Прокурор повернулся к Николаю Парфеновичу и внушительно проговорил ему:
— Предъявите.
— Знаком вам этот предмет? — выложил вдруг Николай Парфенович на стол большой, из толстой бумаги, канцелярского размера конверт, на котором виднелись еще три сохранившиеся печати. Самый же конверт был пуст и с одного бока разорван. Митя выпучил на него глаза.
— Это… это отцовский, стало быть, конверт, — пробормотал он, — тот самый, в котором лежали эти три тысячи… и, если надпись, позвольте: «цыпленочку»… вот: три тысячи, — вскричал он, — три тысячи, видите?
— Как же-с, видим, но мы денег уже в нем не нашли, он был пустой и валялся на полу, у кровати, за ширмами.
Несколько секунд Митя стоял как ошеломленный.
— Господа, это Смердяков! — закричал он вдруг изо всей силы, — это он убил, он ограбил! Только он один и знал, где спрятан у старика конверт… Это он, теперь ясно!
— Но ведь и вы же знали про конверт и о том, что он лежит под подушкой.
— Никогда не знал: я и не видел никогда его вовсе, в первый раз теперь вижу, а прежде только от Смердякова слышал… Он один знал, где у старика спрятано, а я не знал… — совсем задыхался Митя.
— И однако ж, вы сами показали нам давеча, что конверт лежал у покойного родителя под подушкой. Вы именно сказали, что под подушкой, стало быть, знали же, где лежал.
— Мы так и записали! — подтвердил Николай Парфенович.
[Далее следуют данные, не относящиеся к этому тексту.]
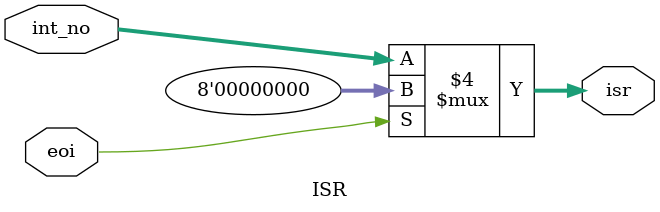
<source format=v>
module ISR (
    input [7:0] int_no,  // Interrupt number being serviced
    input eoi,           // End of Interrupt signal
    output reg [7:0] isr  // In-Service Register output
);
  
  initial begin
    isr = 8'b00000000;
    isr = 0;
  end
    // Always block for asynchronous operation:
    always @* begin
        if (eoi) begin
            isr = 0;  // Reset the bit for the interrupt
        end else begin
            isr = 8'b00000000;
            isr = int_no;  // Set the bit for the interrupt being serviced
        end
    end

endmodule
</source>
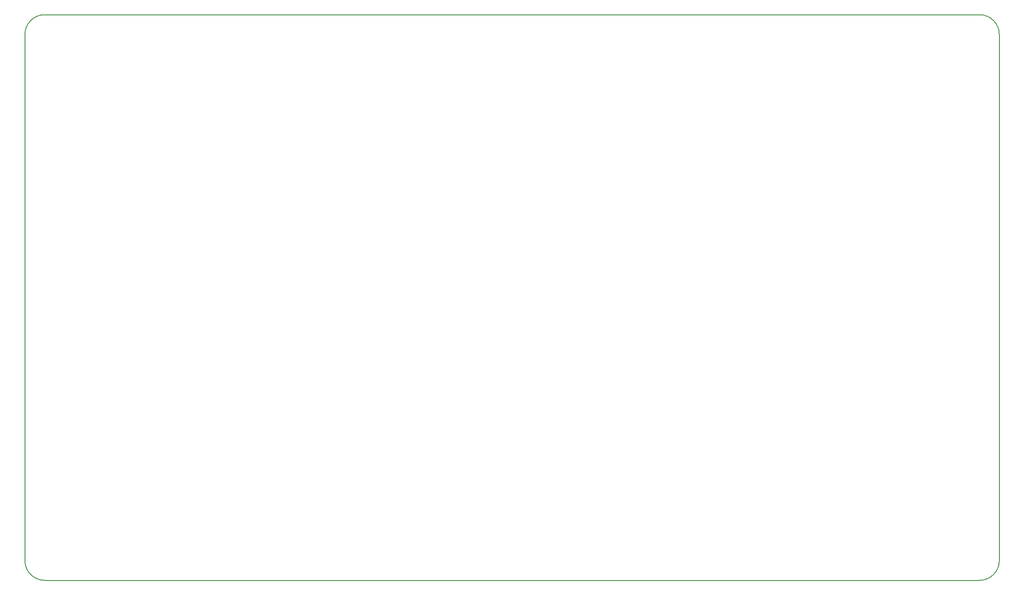
<source format=gbr>
G04 #@! TF.GenerationSoftware,KiCad,Pcbnew,(6.0.1)*
G04 #@! TF.CreationDate,2022-04-05T13:54:26+01:00*
G04 #@! TF.ProjectId,Keyboard Right Hand Side,4b657962-6f61-4726-9420-526967687420,rev?*
G04 #@! TF.SameCoordinates,Original*
G04 #@! TF.FileFunction,Profile,NP*
%FSLAX46Y46*%
G04 Gerber Fmt 4.6, Leading zero omitted, Abs format (unit mm)*
G04 Created by KiCad (PCBNEW (6.0.1)) date 2022-04-05 13:54:26*
%MOMM*%
%LPD*%
G01*
G04 APERTURE LIST*
G04 #@! TA.AperFunction,Profile*
%ADD10C,0.200000*%
G04 #@! TD*
G04 APERTURE END LIST*
D10*
X264793323Y-41276677D02*
G75*
G03*
X260983323Y-37466677I-3809999J1D01*
G01*
X260983323Y-146683323D02*
G75*
G03*
X264793323Y-142873323I1J3809999D01*
G01*
X80646677Y-37466677D02*
X260983323Y-37466677D01*
X76836677Y-142873323D02*
X76836677Y-41276677D01*
X260983323Y-146683323D02*
X80646677Y-146683323D01*
X80646677Y-37466677D02*
G75*
G03*
X76836677Y-41276677I-1J-3809999D01*
G01*
X76836677Y-142873323D02*
G75*
G03*
X80646677Y-146683323I3809999J-1D01*
G01*
X264793323Y-41276677D02*
X264793323Y-142873323D01*
M02*

</source>
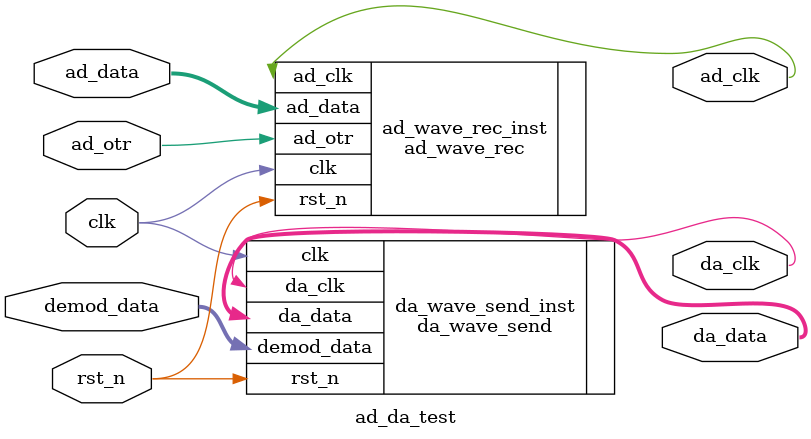
<source format=v>
`timescale 1ns / 1ps

module ad_da_test(
	input clk , 		     //系统时钟
	input rst_n ,	 	   //系统复位，低电平有效	
	output da_clk ,		 	//DA(AD9708)驱动时钟,最大支持 125Mhz 时钟
	output ad_clk,          //AD(AD9280)驱动时钟,最大支持 32Mhz 时钟
	output [7:0] da_data , 	//输出给 DA 的数据
	
	input [7:0] ad_data ,   //AD 输入数据
	input [7:0] demod_data,   //输入数据
	input ad_otr 			//0:在量程范围 1:超出量程
);
	
/* 	//wire define 
	wire [7:0] rd_addr; //ROM 读地址
	wire [7:0] rd_data; //ROM 读出的数据

	//ROM 存储波形
	rom_256x8b u_rom_256x8b (
		.clka(clk),    		// input wire clka
		.addra(rd_addr), 	 	// input wire [7 : 0] addra
		.douta(rd_data)  		// output wire [7 : 0] douta
	); 
*/
	
	//DA 产生波形
	da_wave_send da_wave_send_inst(
		.clk (clk),
		.rst_n (rst_n),
		.demod_data (demod_data),
		.da_clk (da_clk), 
		.da_data (da_data)
	);
		
	//AD 数据接收
	ad_wave_rec ad_wave_rec_inst(
		.clk (clk),
		.rst_n (rst_n),
		.ad_data (ad_data),
		.ad_otr (ad_otr),
		.ad_clk (ad_clk)
	); 
	
 endmodule

</source>
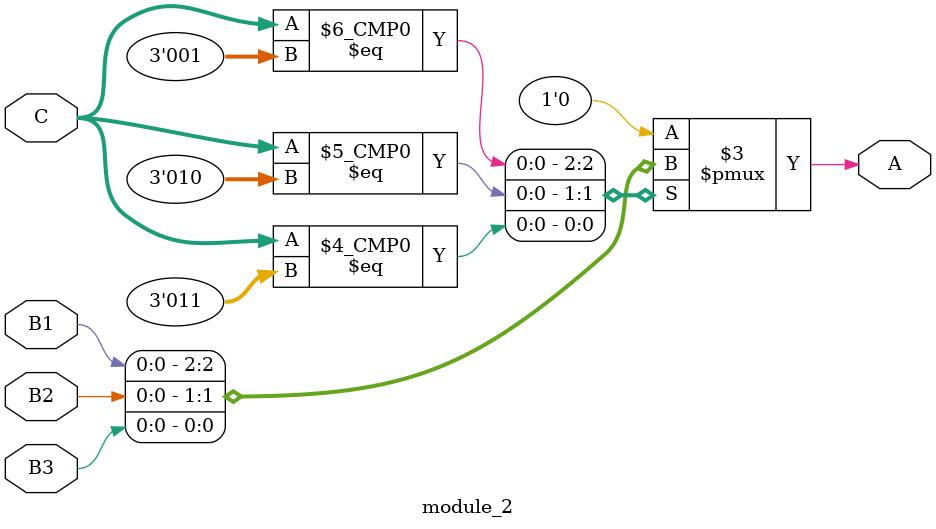
<source format=v>
module module_2
    (output reg A,
    input wire B1, B2, B3, 
    input wire [2:0] C);

    always @ (B1, B2, B3, C) 
        begin
            case ( {C} )
                1 : A = B1;
                2 : A = B2;
                3 : A = B3;
                default : A = 1'b0;
            endcase
        end

endmodule
</source>
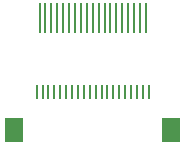
<source format=gtp>
G04 EAGLE Gerber RS-274X export*
G75*
%MOMM*%
%FSLAX34Y34*%
%LPD*%
%INTop Paste*%
%IPPOS*%
%AMOC8*
5,1,8,0,0,1.08239X$1,22.5*%
G01*
%ADD10R,0.250000X1.250000*%
%ADD11R,1.650000X2.050000*%
%ADD12R,0.280000X2.600000*%


D10*
X32500Y59500D03*
X37500Y59500D03*
X42500Y59500D03*
X47500Y59500D03*
X52500Y59500D03*
X57500Y59500D03*
X62500Y59500D03*
X67500Y59500D03*
X72500Y59500D03*
X77500Y59500D03*
X82500Y59500D03*
X87500Y59500D03*
X92500Y59500D03*
X97500Y59500D03*
X102500Y59500D03*
X107500Y59500D03*
X112500Y59500D03*
X117500Y59500D03*
X122500Y59500D03*
X127500Y59500D03*
D11*
X146500Y27000D03*
X13500Y27000D03*
D12*
X80000Y122000D03*
X75000Y122000D03*
X70000Y122000D03*
X65000Y122000D03*
X60000Y122000D03*
X55000Y122000D03*
X50000Y122000D03*
X45000Y122000D03*
X85000Y122000D03*
X90000Y122000D03*
X95000Y122000D03*
X100000Y122000D03*
X105000Y122000D03*
X110000Y122000D03*
X115000Y122000D03*
X40000Y122000D03*
X35000Y122000D03*
X120000Y122000D03*
X125000Y122000D03*
M02*

</source>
— Вздор, нелепость! Я совсем не знал, что под подушкой. Да, может быть, вовсе и не под подушкой… Я наобум сказал, что под подушкой… Что Смердяков говорит? Вы его спрашивали, где лежал? Что Смердяков говорит? Это главное… А я нарочно налгал на себя… Я вам соврал не думавши, что лежал под подушкой, а вы теперь… Ну знаете, сорвется с языка, и соврешь. А знал один Смердяков, только один Смердяков, и никто больше!.. Он и мне не открыл, где лежит! Но это он, это он; это несомненно он убил, это мне теперь ясно как свет, — восклицал всё более и более в исступлении Митя, бессвязно повторяясь, горячась и ожесточаясь. — Поймите вы это и арестуйте его скорее, скорей… Он именно убил, когда я убежал и когда Григорий лежал без чувств, это теперь ясно… Он подал знаки, и отец ему отпер… Потому что только он один и знал знаки, а без знаков отец бы никому не отпер…
— Но опять вы забываете то обстоятельство, — всё так же сдержанно, но как бы уже торжествуя, заметил прокурор, — что знаков и подавать было не надо, если дверь уже стояла отпертою, еще при вас, еще когда вы находились в саду…
— Дверь, дверь, — бормотал Митя и безмолвно уставился на прокурора, он в бессилии опустился опять на стул. Все замолчали.
— Да, дверь!.. Это фантом! Бог против меня! — воскликнул он, совсем уже без мысли глядя пред собою.
— Вот видите, — важно проговорил прокурор, — и посудите теперь сами, Дмитрий Федорович: с одной стороны, это показание об отворенной двери, из которой вы выбежали, подавляющее вас и нас. С другой стороны — непонятное, упорное и почти ожесточенное умолчание ваше насчет происхождения денег, вдруг появившихся в ваших руках, тогда как еще за три часа до этой суммы вы, по собственному показанию, заложили пистолеты ваши, чтобы получить только десять рублей! Ввиду всего этого решите сами: чему же нам верить и на чем остановиться? И не претендуйте на нас, что мы «холодные циники и насмешливые люди», которые не в состоянии верить благородным порывам вашей души… Вникните, напротив, и в наше положение…
Митя был в невообразимом волнении, он побледнел.
— Хорошо! — воскликнул он вдруг, — я открою вам мою тайну, открою, откуда взял деньги!.. Открою позор, чтобы не винить потом ни вас, ни себя…
— И поверьте, Дмитрий Федорович, — каким-то умиленно радостным голоском подхватил Николай Парфенович, — что всякое, искреннее и полное сознание ваше, сделанное именно в теперешнюю минуту, может впоследствии повлиять к безмерному облегчению участи вашей и даже, кроме того…
Но прокурор слегка толкнул его под столом, и тот успел вовремя остановиться. Митя, правда, его и не слушал.